Although they are still a minority on the road, motorcycle riders admire people who share their enthusiasm. A wave of encouraging words may significantly enhance a ride.
There are both good and awful ways to go about it, of course.
• Even if your vehicle has cruise control, use your left arm to keep your right hand on the throttle and be ready to depress the brakes. A right-handed wave is an awkward motion.
• Don’t even think of waving if you need to keep both hands on the handlebars, such as when navigating junctions or corners.
• If you’re waving in traffic, at a rally, on a divided road, at night, or on a split highway, don’t bother.

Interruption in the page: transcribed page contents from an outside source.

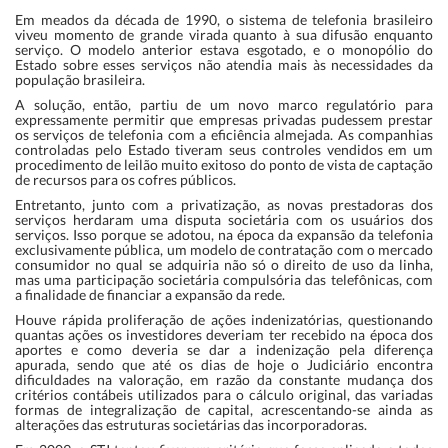
Em meados da década de 1990, o sistema de telefonia brasileiro
viveu momento de grande virada quanto à sua difusão enquanto
serviço. O modelo anterior estava esgotado, e o monopólio do
Estado sobre esses serviços não atendia mais às necessidades da
população brasileira.
A solução, então, partiu de um novo marco regulatório para
expressamente permitir que empresas privadas pudessem prestar
os serviços de telefonia com a eficiência almejada. As companhias
controladas pelo Estado tiveram seus controles vendidos em um
procedimento de leilão muito exitoso do ponto de vista de captação
de recursos para os cofres públicos.
Entretanto, junto com a privatização, as novas prestadoras dos
serviços herdaram uma disputa societária com os usuários dos
serviços. Isso porque se adotou, na época da expansão da telefonia
exclusivamente pública, um modelo de contratação com o mercado
consumidor no qual se adquiria não só o direito de uso da linha,
mas uma participação societária compulsória das telefônicas, com
a finalidade de financiar a expansão da rede.
Houve rápida proliferação de ações indenizatórias, questionando
quantas ações os investidores deveriam ter recebido na época dos
aportes e como deveria se dar a indenização pela diferença
apurada, sendo que até os dias de hoje o Judiciário encontra
dificuldades na valoração, em razão da constante mudança dos
critérios contábeis utilizados para o cálculo original, das variadas
formas de integralização de capital, acrescentando-se ainda as
alterações das estruturas societárias das incorporadoras.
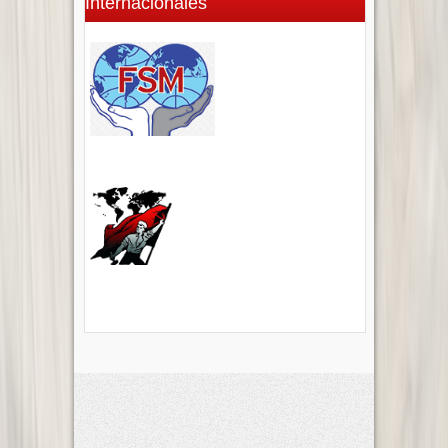
Internacionales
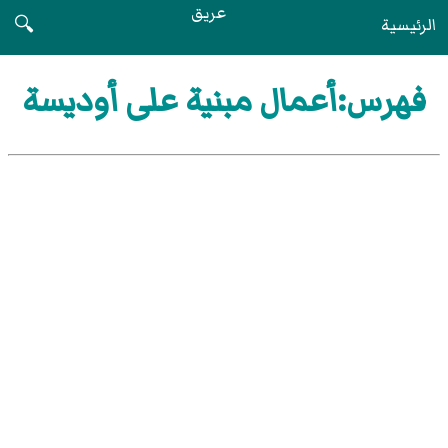
عريق
الرئيسية
🔍
فهرس:أعمال مبنية على أوديسة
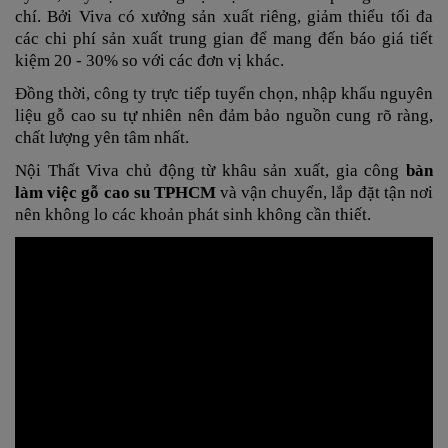
chí. Bởi Viva có xưởng sản xuất riêng, giảm thiểu tối đa
các chi phí sản xuất trung gian để mang đến báo giá tiết
kiệm 20 - 30% so với các đơn vị khác.
Đồng thời, công ty trực tiếp tuyển chọn, nhập khẩu nguyên
liệu gỗ cao su tự nhiên nên đảm bảo nguồn cung rõ ràng,
chất lượng yên tâm nhất.
Nội Thất Viva chủ động từ khâu sản xuất, gia công
bàn
làm việc gỗ cao su TPHCM
và vận chuyển, lắp đặt tận nơi
nên không lo các khoản phát sinh không cần thiết.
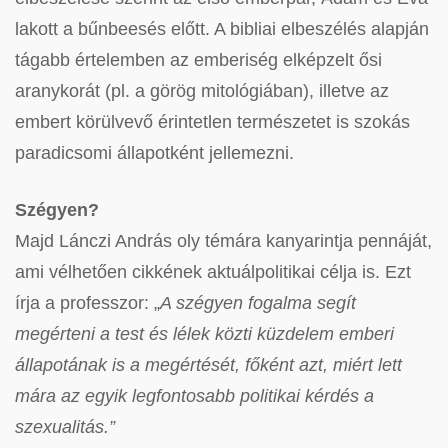
lakott a bűnbeesés előtt. A bibliai elbeszélés alapján
tágabb értelemben az emberiség elképzelt ősi
aranykorát (pl. a görög mitológiában), illetve az
embert körülvevő érintetlen természetet is szokás
paradicsomi állapotként jellemezni.
Szégyen?
Majd Lánczi András oly témára kanyarintja pennáját,
ami vélhetően cikkének aktuálpolitikai célja is. Ezt
írja a professzor: „
A szégyen fogalma segít
megérteni a test és lélek közti küzdelem emberi
állapotának is a megértését, főként azt, miért lett
mára az egyik legfontosabb politikai kérdés a
szexualitás.”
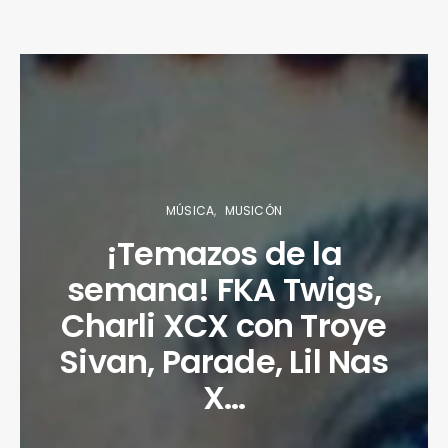
MÚSICA
MUSICÓN
¡Temazos de la
semana! FKA Twigs,
Charli XCX con Troye
Sivan, Parade, Lil Nas
X…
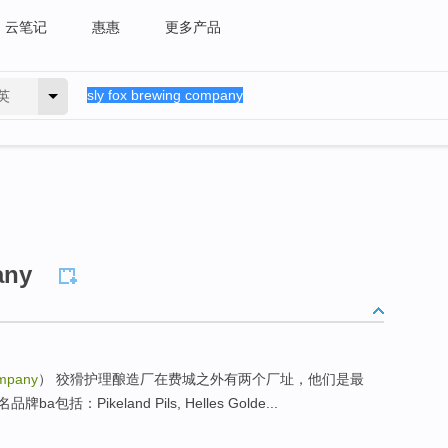
云笔记
惠惠
更多产品
英
any
ompany
） 狡猾护理酿造厂在费城之外有两个厂址，他们是最
Pikeland Pils, Helles Golde...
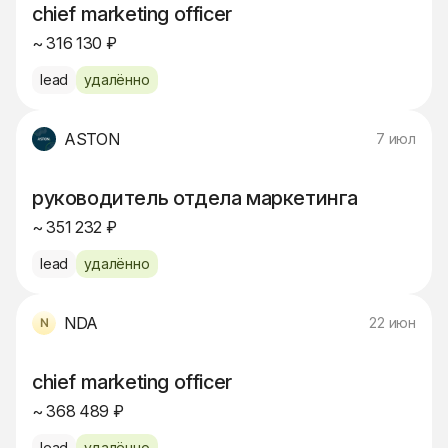
chief marketing officer
~ 316 130 ₽
lead
удалённо
ASTON
7 июл
руководитель отдела маркетинга
~ 351 232 ₽
lead
удалённо
NDA
22 июн
chief marketing officer
~ 368 489 ₽
lead
удалённо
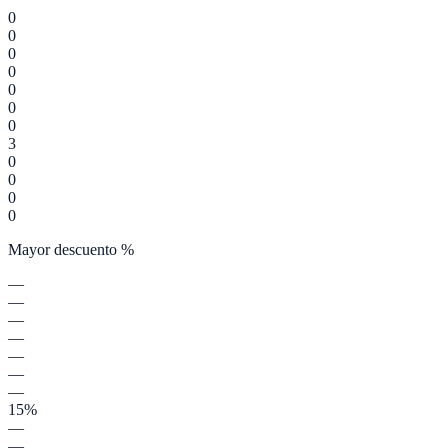
0
0
0
0
0
0
0
3
0
0
0
0
Mayor descuento %
—
—
—
—
—
—
—
15%
—
—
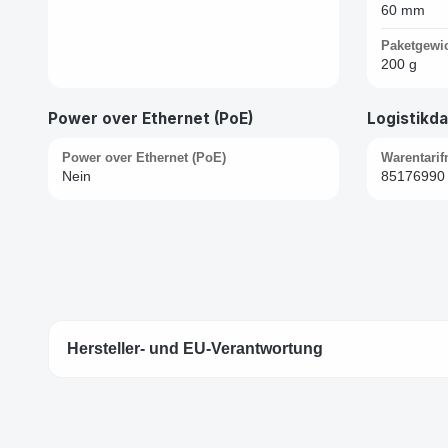
60 mm
Paketgewi
200 g
Power over Ethernet (PoE)
Logistikd
Power over Ethernet (PoE)
Warentari
Nein
85176990
Hersteller- und EU-Verantwortung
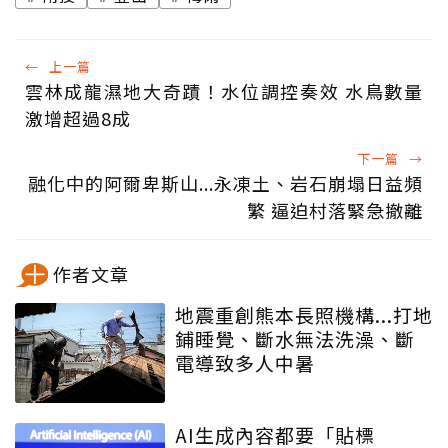
←
上一篇
雲林成龍濕地大奇蹟！水位調控奏效 水鳥數量
激增超過8成
下一篇
→
融化中的阿爾卑斯山...永凍土、岩石崩塌日益頻
繁 逼迫村落緊急撤離
作者文章
地震重創熊本長照機構...打地
鋪睡覺、斷水無法洗澡、斷
電導致多人中暑
AI生成內容都要「貼標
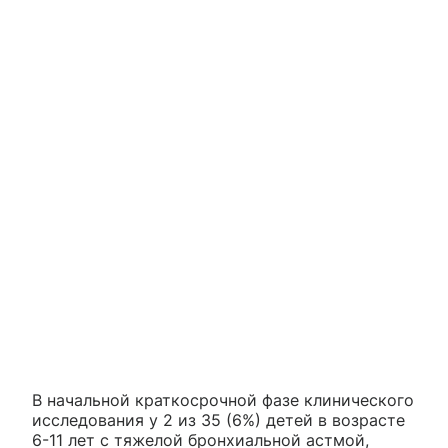
В начальной краткосрочной фазе клинического
исследования у 2 из 35 (6%) детей в возрасте
6-11 лет с тяжелой бронхиальной астмой,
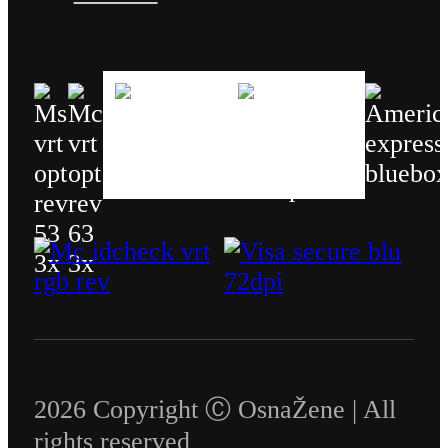
2026 Copyright Ⓒ OsnaŽene | All
rights reserved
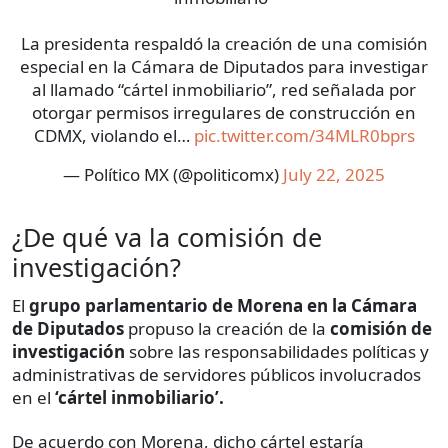
La presidenta respaldó la creación de una comisión
especial en la Cámara de Diputados para investigar
al llamado “cártel inmobiliario”, red señalada por
otorgar permisos irregulares de construcción en
CDMX, violando el…
pic.twitter.com/34MLR0bprs
— Político MX (@politicomx)
July 22, 2025
¿De qué va la comisión de
investigación?
El
grupo parlamentario de Morena en la Cámara
de Diputados
propuso la creación de la
comisión de
investigación
sobre las responsabilidades políticas y
administrativas de servidores públicos involucrados
en el
‘cártel inmobiliario’.
De acuerdo con Morena, dicho cártel estaría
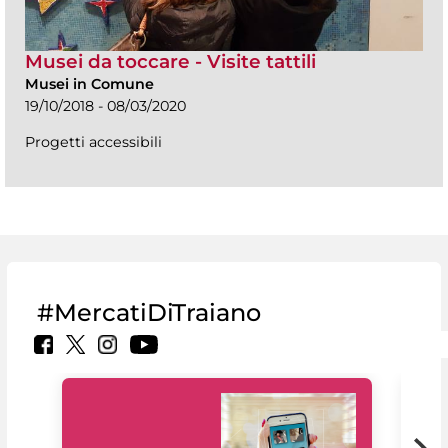
Musei da toccare - Visite tattili
Musei in Comune
19/10/2018 - 08/03/2020
Progetti accessibili
#MercatiDiTraiano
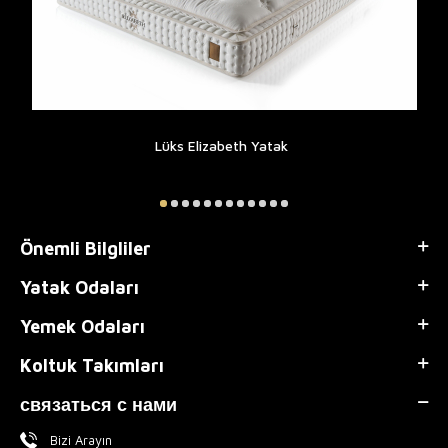
Lüks Elizabeth Yatak
Önemli Bilgliler
Yatak Odaları
Yemek Odaları
Koltuk Takımları
связаться с нами
Bizi Arayın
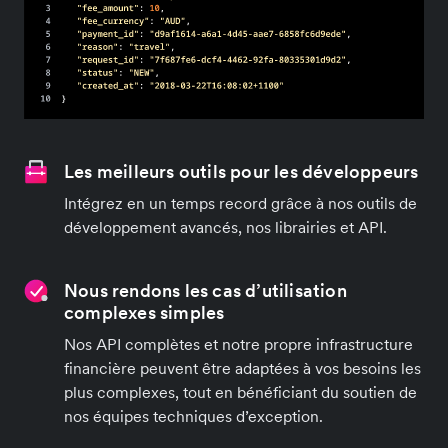
Les meilleurs outils pour les développeurs
Intégrez en un temps record grâce à nos outils de
développement avancés, nos librairies et API.
Nous rendons les cas d’utilisation
complexes simples
Nos API complètes et notre propre infrastructure
financière peuvent être adaptées à vos besoins les
plus complexes, tout en bénéficiant du soutien de
nos équipes techniques d’exception.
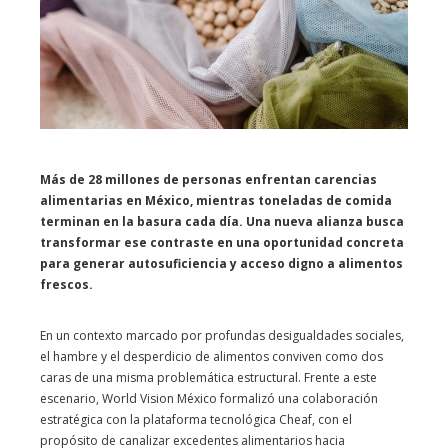
Más de 28 millones de personas enfrentan carencias
alimentarias en México, mientras toneladas de comida
terminan en la basura cada día. Una nueva alianza busca
transformar ese contraste en una oportunidad concreta
para generar autosuficiencia y acceso digno a alimentos
frescos.
En un contexto marcado por profundas desigualdades sociales,
el hambre y el desperdicio de alimentos conviven como dos
caras de una misma problemática estructural. Frente a este
escenario, World Vision México formalizó una colaboración
estratégica con la plataforma tecnológica Cheaf, con el
propósito de canalizar excedentes alimentarios hacia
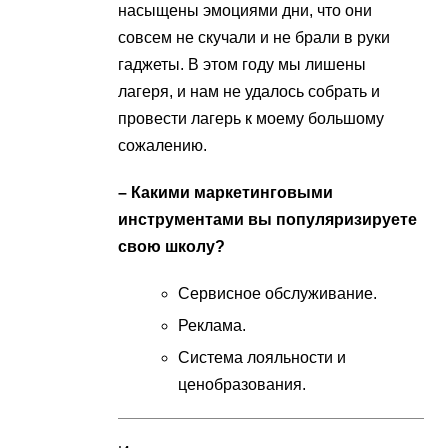
насыщены эмоциями дни, что они
совсем не скучали и не брали в руки
гаджеты. В этом году мы лишены
лагеря, и нам не удалось собрать и
провести лагерь к моему большому
сожалению.
– Какими маркетинговыми
инструментами вы популяризируете
свою школу?
Сервисное обслуживание.
Реклама.
Система лояльности и
ценобразования.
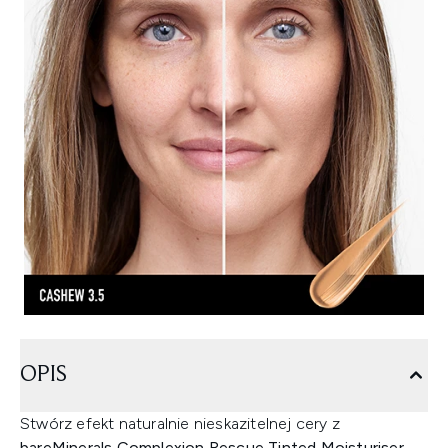
OPIS
Stwórz efekt naturalnie nieskazitelnej cery z
bareMinerals Complexion Rescue Tinted Moisturiser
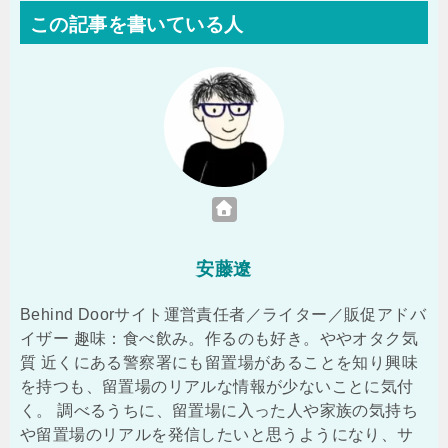
この記事を書いている人
安藤遼
Behind Doorサイト運営責任者／ライター／販促アドバ
イザー 趣味：食べ飲み。作るのも好き。ややオタク気
質 近くにある警察署にも留置場があることを知り興味
を持つも、留置場のリアルな情報が少ないことに気付
く。 調べるうちに、留置場に入った人や家族の気持ち
や留置場のリアルを発信したいと思うようになり、サ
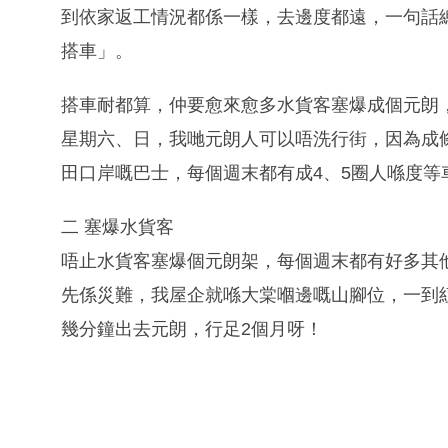
到依家返工情況都係一樣，去邊度都遠，一句話
搭車」。
搭車耐都算，仲要愈來愈多水貨客塞爆成個元朗
星期六、日，我哋元朗人可以唔洗行街，因為成
田口岸嘅巴士，每個週末都有成4、5圈人喺度等
二 塞爆水貨客
唔止水貨客塞爆個元朗架，每個週末都有好多其他
先係災難，我屋企就喺大棠嗰邊嘅山腳位，一到紅
幾分鐘出去元朗，行足2個月呀！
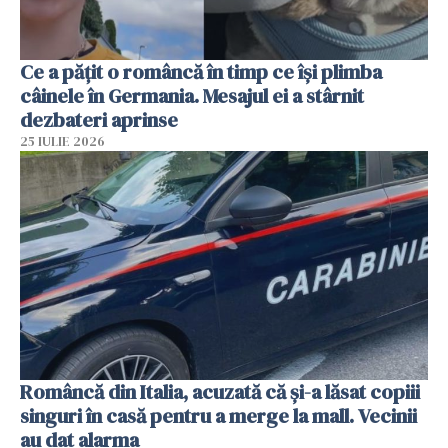
Ce a pățit o româncă în timp ce își plimba
câinele în Germania. Mesajul ei a stârnit
dezbateri aprinse
25 IULIE 2026
Româncă din Italia, acuzată că și-a lăsat copiii
singuri în casă pentru a merge la mall. Vecinii
au dat alarma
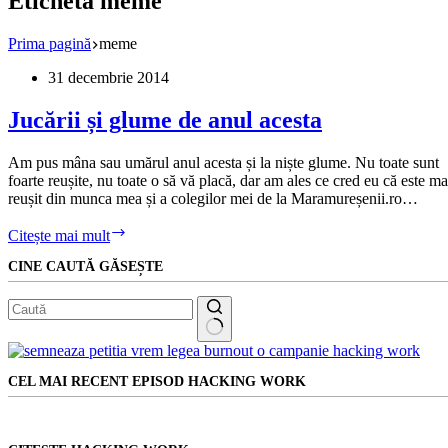
Etichetă
meme
Prima pagină
meme
31 decembrie 2014
Jucării și glume de anul acesta
Am pus mâna sau umărul anul acesta și la niște glume. Nu toate sunt
foarte reușite, nu toate o să vă placă, dar am ales ce cred eu că este ma
reușit din munca mea și a colegilor mei de la Maramureșenii.ro…
Jucării
Citește mai mult
și
CINE CAUTĂ GĂSEȘTE
glume
de
anul
acesta
Niciun
rezultat
CEL MAI RECENT EPISOD HACKING WORK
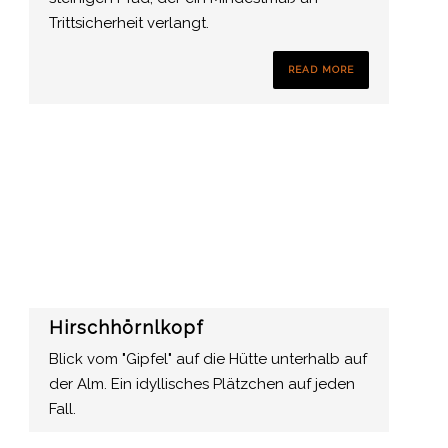
Trittsicherheit verlangt.
READ MORE
Hirschhörnlkopf
Blick vom "Gipfel" auf die Hütte unterhalb auf
der Alm. Ein idyllisches Plätzchen auf jeden
Fall.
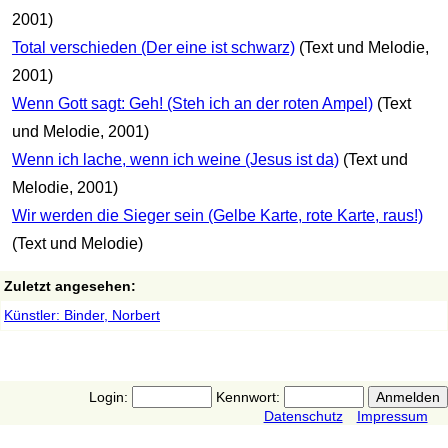
2001)
Total verschieden (Der eine ist schwarz)
(Text und Melodie,
2001)
Wenn Gott sagt: Geh! (Steh ich an der roten Ampel)
(Text
und Melodie, 2001)
Wenn ich lache, wenn ich weine (Jesus ist da)
(Text und
Melodie, 2001)
Wir werden die Sieger sein (Gelbe Karte, rote Karte, raus!)
(Text und Melodie)
Zuletzt angesehen:
Künstler: Binder, Norbert
Login:
Kennwort:
Datenschutz
Impressum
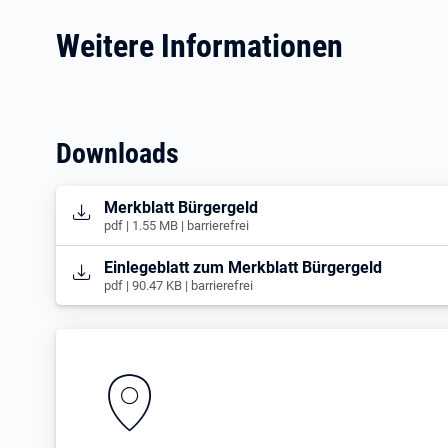
Weitere Informationen
Downloads
Öffnet in neuem Tab
Merkblatt Bürgergeld
pdf | 1.55 MB | barrierefrei
Öffnet in neuem Tab
Einlegeblatt zum Merkblatt Bürgergeld
pdf | 90.47 KB | barrierefrei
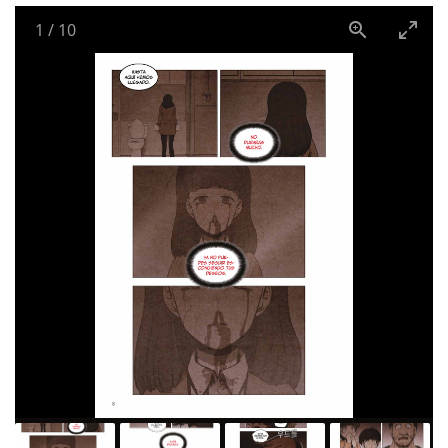
1
/
10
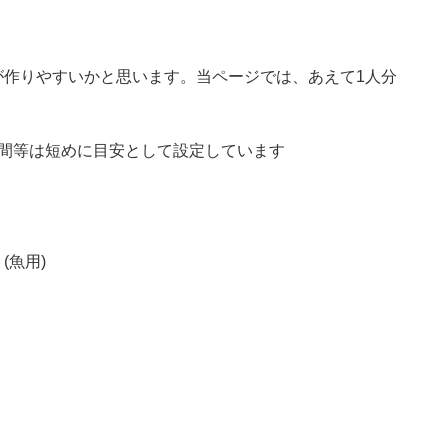
が作りやすいかと思います。当ページでは、あえて1人分
時間等は短めに目安として設定しています
(魚用)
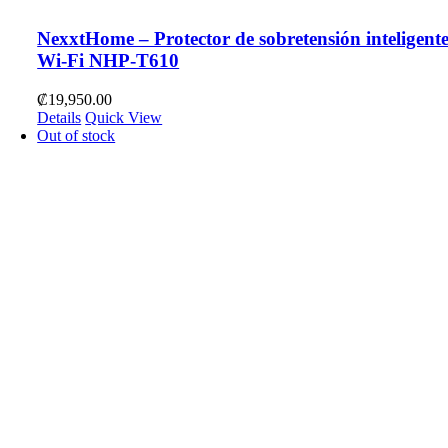
NexxtHome – Protector de sobretensión inteligent
Wi-Fi NHP-T610
₡
19,950.00
Details
Quick View
Out of stock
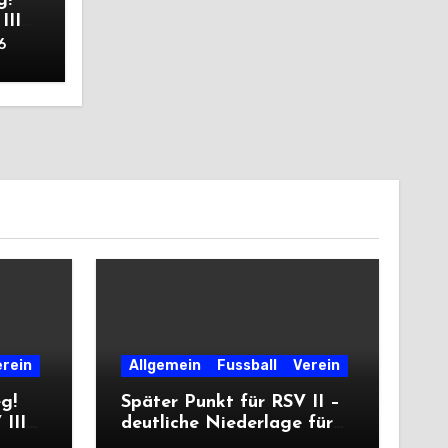
g!
III
6
erein
Allgemein
Fussball
Verein
eg!
Später Punkt für RSV II –
III
deutliche Niederlage für
die Dritte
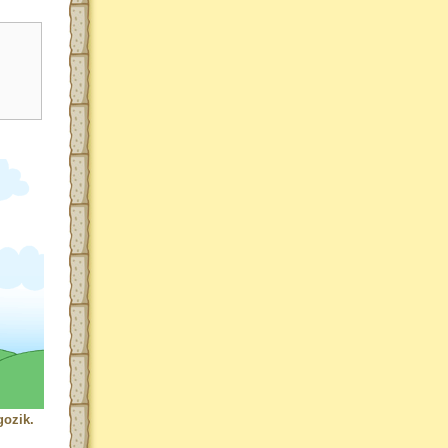
ozik.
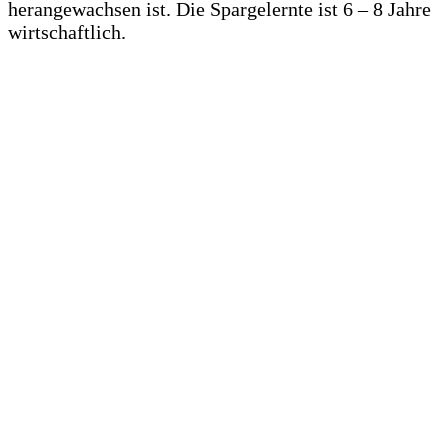
herangewachsen ist. Die Spargelernte ist 6 – 8 Jahre
wirtschaftlich.
.
.
.
.
.
.
.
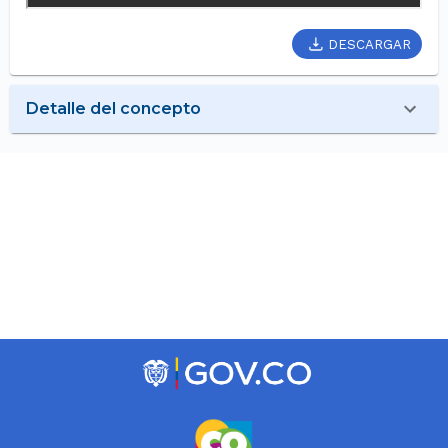
DESCARGAR
Detalle del concepto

• Prevent others from mistaking your wave for a hand gesture for a left turn. Drop your arm to a 45-degree angle and point it toward the road, or raise it to a 45-degree angle or higher with your palm facing forward and one or two fingers extended. Keep the rubber side down is what you should be directing your attention on on the other bike’s tires. For better visibility, riders of Gold Wings and other motorcycles with huge fairings prefer to point up, whereas cruiser riders prefer to point down. Sportbike racers wave a finger and scarcely take their hands off the handlebars. Everyone has their own rights. Make sure to wave at all different kinds of bikes if you’re going to do so. Don’t be unaware and just recognize companies or fashions that resemble your own.
• Wave at trikes, Can-Am Spyders, and Rykers if they’re outside of Quebec, as their drivers have a motorcycle license. In Quebec, where three-wheeled Can-Ams are permitted to travel with a vehicle license, waving is not required.
• Unless it’s raining and we’re all in the Polaris Slingshot together, don’t wave at Polaris Slingshot drivers, who are probably only licensed to operate a vehicle.
• If the 1% bike gang waves at you, they are likely a group of tattooed dentists on their way to Starbucks. If they don’t, ignore them.
• Avoid waving at electric bicycles, particularly if the riders are en route to grab their daily dosage of beer.
Don’t wave at sportbike riders who are sporting mohawk helmets either. Since they are immersed in their own world, they are completely unaware of what you are doing.
• Give a scooter rider a wave, though, if you see one. It genuinely makes their day better.